Task statement:
Retype the entries below exactly, dropping the images.

Records to use:
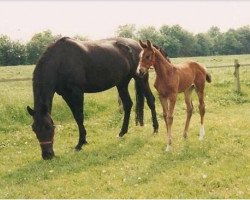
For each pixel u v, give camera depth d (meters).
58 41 9.01
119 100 13.30
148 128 10.87
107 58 9.68
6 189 6.87
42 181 7.18
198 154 8.05
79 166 7.80
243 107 13.73
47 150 8.34
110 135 10.42
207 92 16.28
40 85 8.62
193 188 6.32
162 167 7.43
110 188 6.62
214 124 10.51
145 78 10.41
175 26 86.44
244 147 8.40
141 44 8.41
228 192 6.12
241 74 21.97
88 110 13.45
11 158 8.87
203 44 88.38
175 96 8.66
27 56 63.41
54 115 12.97
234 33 93.69
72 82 9.01
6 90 18.12
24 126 12.16
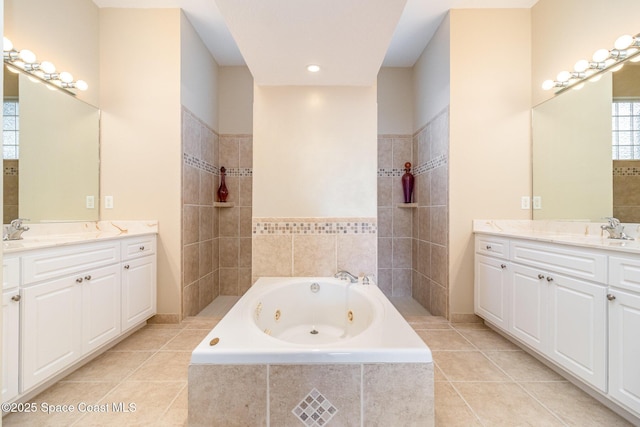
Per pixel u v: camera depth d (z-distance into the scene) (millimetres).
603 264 1540
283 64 2350
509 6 2705
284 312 2299
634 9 1916
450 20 2732
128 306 2307
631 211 1931
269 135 2721
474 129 2734
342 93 2723
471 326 2656
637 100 1923
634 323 1395
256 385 1236
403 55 3490
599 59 2025
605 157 2088
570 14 2332
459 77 2730
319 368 1237
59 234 2291
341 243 2725
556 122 2467
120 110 2678
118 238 2193
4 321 1447
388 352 1251
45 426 1444
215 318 2826
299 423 1236
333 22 1846
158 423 1469
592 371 1588
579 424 1464
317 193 2727
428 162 3221
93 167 2602
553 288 1853
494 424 1465
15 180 2010
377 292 2133
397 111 3752
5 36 1943
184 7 2672
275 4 1688
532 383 1796
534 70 2693
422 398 1249
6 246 1571
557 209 2453
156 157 2686
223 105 3703
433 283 3068
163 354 2133
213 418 1239
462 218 2746
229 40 3170
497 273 2402
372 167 2725
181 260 2713
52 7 2234
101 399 1640
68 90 2359
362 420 1244
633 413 1396
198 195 3082
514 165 2734
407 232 3744
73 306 1811
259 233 2721
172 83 2682
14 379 1482
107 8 2678
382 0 1657
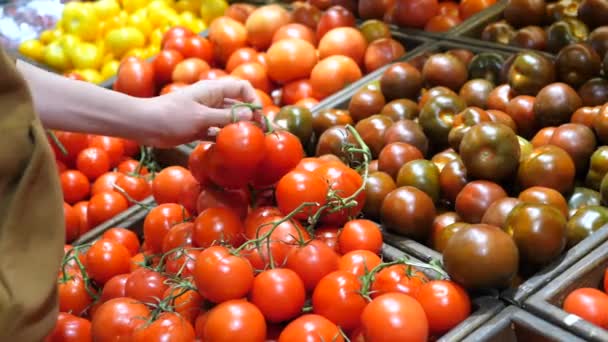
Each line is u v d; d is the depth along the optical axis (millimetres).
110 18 3604
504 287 1442
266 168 1634
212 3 3611
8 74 1037
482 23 2877
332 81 2648
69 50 3502
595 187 1839
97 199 2262
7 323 1031
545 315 1356
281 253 1502
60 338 1507
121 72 2908
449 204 1926
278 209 1645
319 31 2977
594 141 1881
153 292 1530
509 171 1785
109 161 2576
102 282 1788
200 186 1752
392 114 2258
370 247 1605
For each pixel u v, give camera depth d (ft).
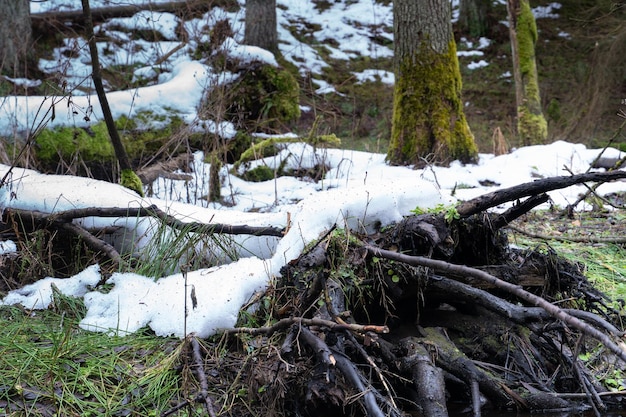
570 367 13.50
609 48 48.98
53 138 26.40
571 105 52.16
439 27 33.24
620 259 19.65
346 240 13.80
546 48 63.05
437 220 14.07
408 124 33.30
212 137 28.81
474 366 13.06
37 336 14.25
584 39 62.44
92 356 13.34
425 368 12.46
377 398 11.49
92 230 17.44
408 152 33.14
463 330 14.25
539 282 14.39
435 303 14.64
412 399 12.80
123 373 12.91
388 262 13.78
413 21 33.14
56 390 12.42
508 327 14.06
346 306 13.41
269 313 13.85
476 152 33.81
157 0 55.21
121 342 13.85
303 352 11.95
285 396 12.00
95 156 27.04
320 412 11.89
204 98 30.37
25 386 12.49
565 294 14.60
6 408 11.89
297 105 37.68
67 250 17.47
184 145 29.43
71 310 15.31
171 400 12.26
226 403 12.18
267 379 11.85
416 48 33.24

Answer space:
For each pixel u v, give camera depth d (meters).
58 41 9.01
119 100 13.30
148 128 10.87
107 58 9.68
6 189 6.87
42 181 7.18
198 154 8.05
79 166 7.80
243 107 13.73
47 150 8.34
110 135 10.42
207 92 16.28
40 85 8.62
193 188 6.32
162 167 7.43
110 188 6.62
214 124 10.51
145 78 10.41
175 26 86.44
244 147 8.40
141 44 8.41
228 192 6.12
241 74 21.97
88 110 13.45
11 158 8.87
203 44 88.38
175 96 8.66
27 56 63.41
54 115 12.97
234 33 93.69
72 82 9.01
6 90 18.12
24 126 12.16
Per pixel u v: camera depth d (z-distance into the scene) (millimetres).
603 264 1540
283 64 2350
509 6 2705
284 312 2299
634 9 1916
450 20 2732
128 306 2307
631 211 1931
269 135 2721
474 129 2734
342 93 2723
471 326 2656
637 100 1923
634 323 1395
256 385 1236
403 55 3490
599 59 2025
605 157 2088
570 14 2332
459 77 2730
319 368 1237
59 234 2291
341 243 2725
556 122 2467
120 110 2678
118 238 2193
4 321 1447
388 352 1251
45 426 1444
215 318 2826
299 423 1236
333 22 1846
158 423 1469
592 371 1588
579 424 1464
317 193 2727
428 162 3221
93 167 2602
553 288 1853
494 424 1465
15 180 2010
377 292 2133
397 111 3752
5 36 1943
184 7 2672
275 4 1688
532 383 1796
534 70 2693
422 398 1249
6 246 1571
557 209 2453
156 157 2686
223 105 3703
433 283 3068
163 354 2133
213 418 1239
462 218 2746
229 40 3170
497 273 2402
372 167 2725
181 260 2713
52 7 2234
101 399 1640
68 90 2359
362 420 1244
633 413 1396
198 195 3082
514 165 2734
407 232 3744
73 306 1811
259 233 2721
172 83 2682
14 379 1482
107 8 2678
382 0 1657
Each line is u v d; d is the depth along the optical axis (millimetres).
110 18 3604
504 287 1442
266 168 1634
212 3 3611
8 74 1037
482 23 2877
332 81 2648
69 50 3502
595 187 1839
97 199 2262
7 323 1031
545 315 1356
281 253 1502
60 338 1507
121 72 2908
449 204 1926
278 209 1645
319 31 2977
594 141 1881
153 292 1530
509 171 1785
109 161 2576
102 282 1788
200 186 1752
392 114 2258
370 247 1605
For each pixel u v, give camera depth d (ft).
570 367 13.50
609 48 48.98
53 138 26.40
571 105 52.16
439 27 33.24
620 259 19.65
346 240 13.80
546 48 63.05
437 220 14.07
408 124 33.30
212 137 28.81
474 366 13.06
37 336 14.25
584 39 62.44
92 356 13.34
425 368 12.46
377 398 11.49
92 230 17.44
408 152 33.14
463 330 14.25
539 282 14.39
435 303 14.64
412 399 12.80
123 373 12.91
388 262 13.78
413 21 33.14
56 390 12.42
508 327 14.06
346 306 13.41
269 313 13.85
476 152 33.81
157 0 55.21
121 342 13.85
303 352 11.95
285 396 12.00
95 156 27.04
320 412 11.89
204 98 30.37
25 386 12.49
565 294 14.60
6 408 11.89
297 105 37.68
67 250 17.47
184 145 29.43
71 310 15.31
171 400 12.26
226 403 12.18
267 379 11.85
416 48 33.24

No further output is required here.